Il Pescara Calcio adotta una stanza nella Casa dell’Ail

Sebastiani e Pepe all’inaugurazione della camera Delfino Da oggi sono in vendita le uova di Pasqua di beneficenza
PESCARA. C'è una stanza chiamata “Delfino”, dentro casa Ail ed è stata “adottata” dalla Pescara calcio. È una delle 11 camere della struttura di via Rigopiano che promuove e sostiene la ricerca scientifica per la cura delle leucemie, dei linfomi e del mieloma e che negli ultimi otto anni ha ospitato gratuitamente 1.124 pazienti malati di tumore (con i familiari che li assistono) e in cura nel dipartimento di Ematologia dell'ospedale.
L'inaugurazione della stanza che, come le altre, porta il nome di una costellazione (Delfino è vicina all'Equatore e si trova ai bordi della Via Lattea) c’è stata ieri mattina alla presenza dei presidenti di Ail e Pescara Calcio, Domenico Cappuccilli e Daniele Sebastiani, del giocatore Simone Pepe, del team manager Andrea Gessa, di Giovanni Oddo e Gianluca Di Felice dell'Associazione Massimo Oddo onlus (A.M.O.). L'impegno della Pescara calcio è pari a 10 euro al giorno (il costo quotidiano di un ospite) per un totale di 3650 euro l'anno.
La Delfino Pescara ha anche presentato le maglie che saranno utilizzate nelle partite contro Milan, Juventus e Roma e che saranno messe all'asta su Ebay per un'ulteriore raccolta di fondi per future iniziative di solidarietà. Tra quelle già messe in campo, l'acquisto di monitor multiparametrici per Ematologia e un corso di scuola calcio per 10 bambini dei Colli provenienti da famiglie disagiate.
Le maglie sono quelle celebrative degli Anni Ottanta indossate nelle partite Pescara- Brescia, Vicenza- Pescara, Sassuolo-Pescara, Pescara-Inter, e play off 2016.
«Il Pescara», ha detto Sebastiani, «è sempre vicino all'Ail e promuove iniziative come questa anche per risvegliare la sensibilità degli altri. Con una donazione salviamo vite umane, invitiamo tutti a visitare realtà come l'Ail che vanno avanti grazie al lavoro di tanti volontari». «Sono oltre 200, che lavorano come formichine per garantire aiuti e assistenza», ha sottolineato Cappuccilli. Un ringraziamento è andato alla Pescara calcio che «già in passato ha aiutato l’associazione. Questi gesti di solidarietà sono la nostra forza e ci consentono di provvedere alle spese di Casa Ail, un punto di riferimento per coloro che vengono da fuori regione. È un luogo in cui offriamo gratuitamente, ma con possibilità di donazioni volontarie, ospitalità e assistenza psicologica ai pazienti dimessi dal Dipartimento di Ematologia e che continuano le cure in day hospital, e ai familiari che accompagnano i malati ricoverati in ospedale. Un'accoglienza molto importante per chi è costretto a vivere lontano dalla propria casa e dagli affetti in un momento in cui affronta una prova durissima».
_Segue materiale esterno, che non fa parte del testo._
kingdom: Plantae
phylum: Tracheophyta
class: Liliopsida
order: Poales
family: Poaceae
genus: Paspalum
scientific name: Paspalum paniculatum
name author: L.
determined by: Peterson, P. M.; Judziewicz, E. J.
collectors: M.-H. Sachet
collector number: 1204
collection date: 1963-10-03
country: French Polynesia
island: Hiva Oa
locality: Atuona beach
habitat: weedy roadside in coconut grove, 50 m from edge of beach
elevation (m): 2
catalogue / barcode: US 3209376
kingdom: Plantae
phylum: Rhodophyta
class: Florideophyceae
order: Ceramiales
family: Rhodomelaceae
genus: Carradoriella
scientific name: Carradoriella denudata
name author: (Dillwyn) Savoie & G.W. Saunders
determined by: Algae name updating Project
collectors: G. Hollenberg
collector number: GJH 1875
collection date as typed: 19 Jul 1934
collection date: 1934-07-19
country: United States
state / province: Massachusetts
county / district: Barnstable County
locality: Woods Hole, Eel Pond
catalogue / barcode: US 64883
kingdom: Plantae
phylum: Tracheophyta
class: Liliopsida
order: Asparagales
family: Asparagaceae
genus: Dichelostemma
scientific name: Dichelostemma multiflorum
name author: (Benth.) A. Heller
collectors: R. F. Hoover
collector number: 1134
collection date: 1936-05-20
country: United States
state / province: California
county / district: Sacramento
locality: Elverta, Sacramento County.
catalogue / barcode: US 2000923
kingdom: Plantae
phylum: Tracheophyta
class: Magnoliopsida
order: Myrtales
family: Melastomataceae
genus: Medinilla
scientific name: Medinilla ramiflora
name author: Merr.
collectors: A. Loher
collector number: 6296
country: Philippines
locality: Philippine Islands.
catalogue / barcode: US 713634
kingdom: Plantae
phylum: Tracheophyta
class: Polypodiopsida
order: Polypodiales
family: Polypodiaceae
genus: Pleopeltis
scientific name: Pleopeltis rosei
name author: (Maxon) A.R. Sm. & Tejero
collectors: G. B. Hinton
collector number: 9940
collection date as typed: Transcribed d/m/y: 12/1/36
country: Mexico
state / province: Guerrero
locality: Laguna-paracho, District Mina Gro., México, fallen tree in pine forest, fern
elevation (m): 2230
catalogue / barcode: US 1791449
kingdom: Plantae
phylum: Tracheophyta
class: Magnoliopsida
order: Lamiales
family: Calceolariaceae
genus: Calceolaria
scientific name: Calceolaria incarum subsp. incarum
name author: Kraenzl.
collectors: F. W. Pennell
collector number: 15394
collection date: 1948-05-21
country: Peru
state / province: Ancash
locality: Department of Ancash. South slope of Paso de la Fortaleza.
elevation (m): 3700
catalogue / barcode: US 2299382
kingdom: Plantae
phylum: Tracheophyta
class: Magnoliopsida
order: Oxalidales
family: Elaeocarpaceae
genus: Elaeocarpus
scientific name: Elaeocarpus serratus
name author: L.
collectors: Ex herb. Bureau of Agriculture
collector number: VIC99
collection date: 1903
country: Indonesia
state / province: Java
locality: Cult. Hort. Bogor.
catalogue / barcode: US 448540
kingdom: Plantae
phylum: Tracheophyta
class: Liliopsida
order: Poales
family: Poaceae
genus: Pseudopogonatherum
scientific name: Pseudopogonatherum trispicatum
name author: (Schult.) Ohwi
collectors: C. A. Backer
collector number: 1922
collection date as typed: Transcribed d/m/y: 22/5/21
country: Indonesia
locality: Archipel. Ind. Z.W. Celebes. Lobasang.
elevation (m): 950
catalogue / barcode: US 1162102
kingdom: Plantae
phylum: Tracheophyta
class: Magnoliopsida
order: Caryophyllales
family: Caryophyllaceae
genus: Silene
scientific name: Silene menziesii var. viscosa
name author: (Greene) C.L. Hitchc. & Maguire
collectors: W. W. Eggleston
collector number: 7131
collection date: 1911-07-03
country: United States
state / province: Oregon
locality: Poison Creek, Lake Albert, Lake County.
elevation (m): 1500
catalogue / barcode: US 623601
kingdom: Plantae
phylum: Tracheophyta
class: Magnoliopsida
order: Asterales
Tra coloro che hanno già di sostenuto l'Ail sottoscrivendo la convenzione "Adotta una stella" figurano la Fondazione Atalmbi Onlus, la Confartigianato Pescara, l'armatore Quinto Paluzzi, titolare delle pescherie "Il Delfino", la società "Di Properzio Costruzioni" e l'Istituto comprensivo Pescara 6. Per sostenersi l'Ail (www.ail.it) promuove ogni anno la vendita delle uova pasquali a 12 euro l'una. Da oggi a domenica apriranno i banchetti dell'associazione in piazza Salotto, piazza Sacro Cuore, ospedale civile, Auchan e negli show room della concessionaria Citroen di strada Vicinale Torretta e via Tiburtina. In quest'ultima, domani, tanti giochi per bambini. In provincia, postazioni ad Abbateggio, Alanno, Brittoli, Bussi, Cappelle, Caramanico, Castiglione a Casauria, Catignao, Cepagatti, Civitaquana, Civitella, Farindola, Loreto, Manoppello, Montebello, Montesilvano, Penne, Pescosansonesco, Pianella, Picciano, Popoli, Roccamorice, San Valentino, Scafa, Serramonacesca, Tocco da Casauria.